Canalizar al sistema financiero entre un 6 por ciento del PIB actual y otro 5 por ciento en lo que resta de la crisis (97) a un conjunto de bancos y deudores obliga a una profunda toma de conciencia sobre las consecuencias colectivas de tal esfuerzo. Sobre la justicia en primer lugar, pero respecto de la eficiencia en hacerlo también. Los mecanismos para generar esos recursos deben ser explorados y debatidas las reformas fiscales requeridas. Motivo urgente de discusión lo constituye la compensación específica que los banqueros (accionistas y administradores) deben a la sociedad que con tantas penalidades los mantuvo a flote y les permite su continuidad. Este punto en particular no se conoce, nada se dice de ello y, lo peor, es que pueda pasar sin ser puntualmente aclarado. Una cosa es que los accionistas se vean obligados a incrementar su capital por los riesgos tomados al manejar los dineros del público, que se les diluya su participación ante pérdidas habidas, y otra cosa es que conserven sus instituciones a salvo del naufragio con las aportaciones de los contribuyentes, los usuarios de sus servicios (incrementos al margen de intermediación) y las exclusiones de todos aquellos para los que no habrá recursos que les compensen las oportunidades que se les irán negando.
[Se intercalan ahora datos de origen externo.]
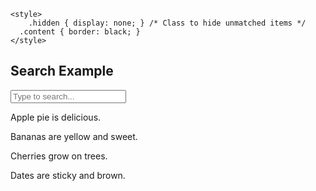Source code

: 
<!DOCTYPE html>
<html lang="en">
<head>
    <meta charset="UTF-8">
    <title>Simple jQuery Search</title>

    <style>
        .hidden { display: none; } /* Class to hide unmatched items */
      .content { border: black; }
    </style>
</head>
<body>
    <h2>Search Example</h2>
    <input type="text" id="searchInput" placeholder="Type to search...">
    <div id="content">
        <p>Apple pie is delicious.</p>
        <p>Bananas are yellow and sweet.</p>
        <p>Cherries grow on trees.</p>
        <p>Dates are sticky and brown.</p>
    </div>
    <script src="https://code.jquery.com/jquery-3.6.0.min.js"></script>
    <script>
        $(document).ready(function() {
     
    </script>
</body>
</html>
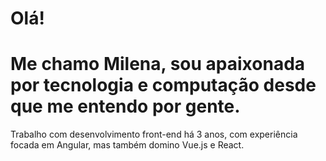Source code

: # Olá!

# Me chamo Milena, sou apaixonada por tecnologia e computação desde que me entendo por gente.<br>
Trabalho com desenvolvimento front-end há 3 anos, com experiência focada em Angular, mas também domino Vue.js e React.

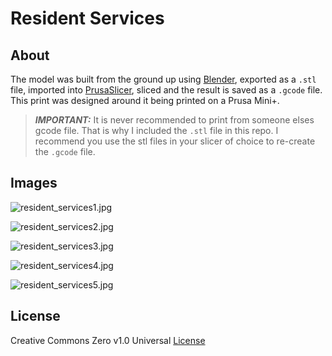 # Resident Services

## About

The model was built from the ground up using [Blender](https://www.blender.org/), exported as a `.stl` file, imported into [PrusaSlicer](https://www.prusa3d.com/page/prusaslicer_424/), sliced and the result is saved as a `.gcode` file. This print was designed around it being printed on a Prusa Mini+.

> **_IMPORTANT:_** It is never recommended to print from someone elses gcode file. That is why I included the `.stl` file in this repo. I recommend you use the stl files in your slicer of choice to re-create the `.gcode` file.

## Images

![resident_services1.jpg](images/resident_services1.jpg)

![resident_services2.jpg](images/resident_services2.jpg)

![resident_services3.jpg](images/resident_services3.jpg)

![resident_services4.jpg](images/resident_services4.jpg)

![resident_services5.jpg](images/resident_services5.jpg)

## License

Creative Commons Zero v1.0 Universal [License](LICENSE)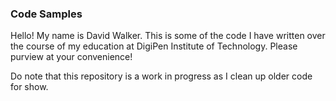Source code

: ### Code Samples
Hello! My name is David Walker. This is some of the code I have written over the course of my education at DigiPen Institute of Technology.
Please purview at your convenience!

Do note that this repository is a work in progress as I clean up older code for show.
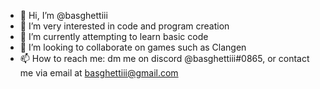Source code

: - 👋 Hi, I’m @basghettiii
- 👀 I’m very interested in code and program creation
- 🌱 I’m currently attempting to learn basic code
- 💞️ I’m looking to collaborate on games such as Clangen
- 📫 How to reach me: dm me on discord @basghettiii#0865, or contact me via email at basghettiii@gmail.com

<!---
basghettiii/basghettiii is a ✨ special ✨ repository because its `README.md` (this file) appears on your GitHub profile.
You can click the Preview link to take a look at your changes.
--->
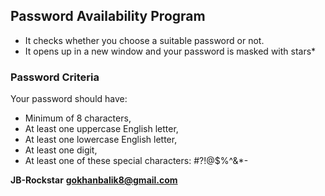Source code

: ##	Password Availability Program

- It checks whether you choose a suitable password or not.  
- It opens up in a new window and your password is masked with stars*  

### Password Criteria  

Your password should have:  

- Minimum of 8 characters,  
- At least one uppercase English letter,
- At least one lowercase English letter,
- At least one digit,
- At least one of these special characters: #?!@$%^&*-

**JB-Rockstar**
**gokhanbalik8@gmail.com**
Similares cuestionamientos se pueden predicar de los subsidios a la pobreza, sobre todo para la que adopta formas extremas y que, en México, es ya un verdadero horror, una vergenza y un error estratégico de gran magnitud. Ningún aparato económico soporta tal carga sin incurrir en costos adicionales e incapacidades para un crecimiento acelerado y sustentable. Las limitantes para la fábrica nacional acarreadas por la miseria, y que a simple vista pueden observarse, son indicativas de lo reducido de los alcances del sistema en operación, puesto que deja fuera, por sus cortedades de escala, precio y calidad, a una tercera parte de la población.
Aquí hay un campo de acción que ha sido abandonado por el PRI en sus desvíos y atrofias, no llenado adecuadamente por la izquierda, y menos aún atendido por la derecha (PAN) que pasa de largo sin comprometerse para darle el necesario diagnóstico y la formulación adecuada.
Desatar la energía e imaginación de la sociedad para justificar, generar y canalizar de manera eficaz los recursos compensatorios de naturaleza social es un campo fértil para la captura de simpatizantes electorales y para darle contenido, propósito y atractivo a cualquiera organización que requiera de militantes, voluntarios (ONGs) o creyentes (iglesias). Dejarlos en manos de la burocracia pública y privada tiene consecuencias ya experimentadas. Una de ellas es la permanente tentación a eliminarlos o reducirlos. Otra a usarlos, con dispendio, en función de provechos personales o de grupos de interés. Pero lo casi inevitable es manipularlos para ensanchar feudos y esferas de poder si la contraloría de la sociedad escasea.